### Prompt
Within the records that follow, count the lines containing the string "following". Reply only with the count.

● ● ● ● ● ● ●

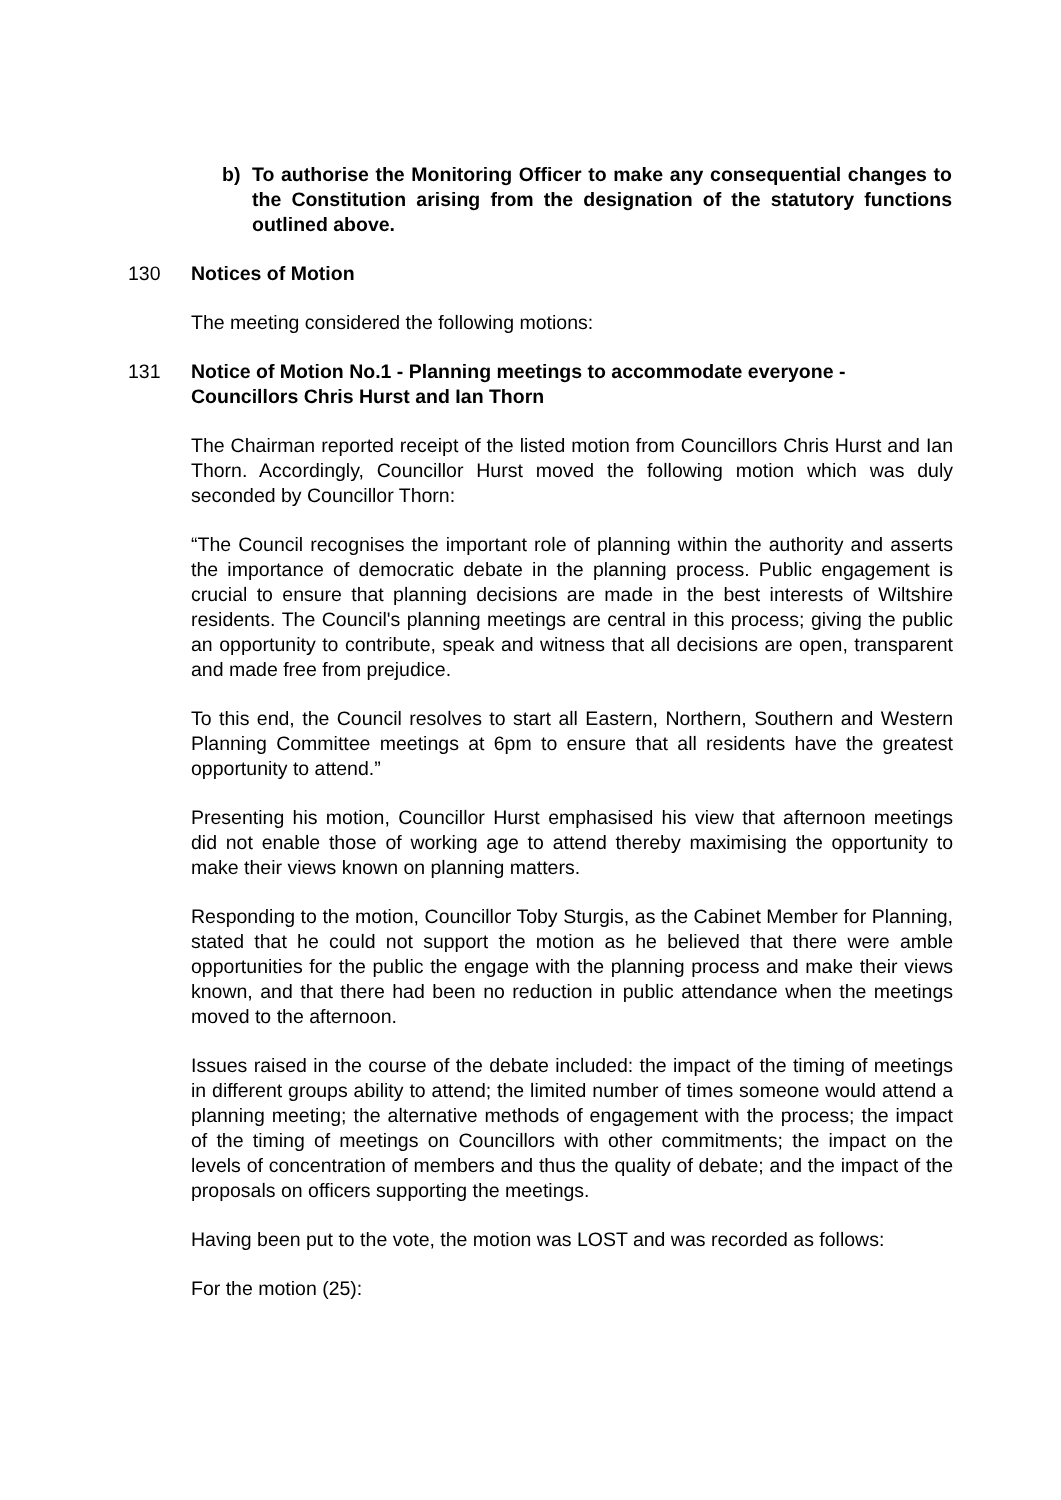b) To authorise the Monitoring Officer to make any consequential changes to the Constitution arising from the designation of the statutory functions outlined above.
130 Notices of Motion
The meeting considered the following motions:
131 Notice of Motion No.1 - Planning meetings to accommodate everyone - Councillors Chris Hurst and Ian Thorn
The Chairman reported receipt of the listed motion from Councillors Chris Hurst and Ian Thorn. Accordingly, Councillor Hurst moved the following motion which was duly seconded by Councillor Thorn:
“The Council recognises the important role of planning within the authority and asserts the importance of democratic debate in the planning process. Public engagement is crucial to ensure that planning decisions are made in the best interests of Wiltshire residents. The Council's planning meetings are central in this process; giving the public an opportunity to contribute, speak and witness that all decisions are open, transparent and made free from prejudice.
To this end, the Council resolves to start all Eastern, Northern, Southern and Western Planning Committee meetings at 6pm to ensure that all residents have the greatest opportunity to attend.”
Presenting his motion, Councillor Hurst emphasised his view that afternoon meetings did not enable those of working age to attend thereby maximising the opportunity to make their views known on planning matters.
Responding to the motion, Councillor Toby Sturgis, as the Cabinet Member for Planning, stated that he could not support the motion as he believed that there were amble opportunities for the public the engage with the planning process and make their views known, and that there had been no reduction in public attendance when the meetings moved to the afternoon.
Issues raised in the course of the debate included: the impact of the timing of meetings in different groups ability to attend; the limited number of times someone would attend a planning meeting; the alternative methods of engagement with the process; the impact of the timing of meetings on Councillors with other commitments; the impact on the levels of concentration of members and thus the quality of debate; and the impact of the proposals on officers supporting the meetings.
Having been put to the vote, the motion was LOST and was recorded as follows:
For the motion (25):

● ● ● ● ● ● ●

### Response to the task
2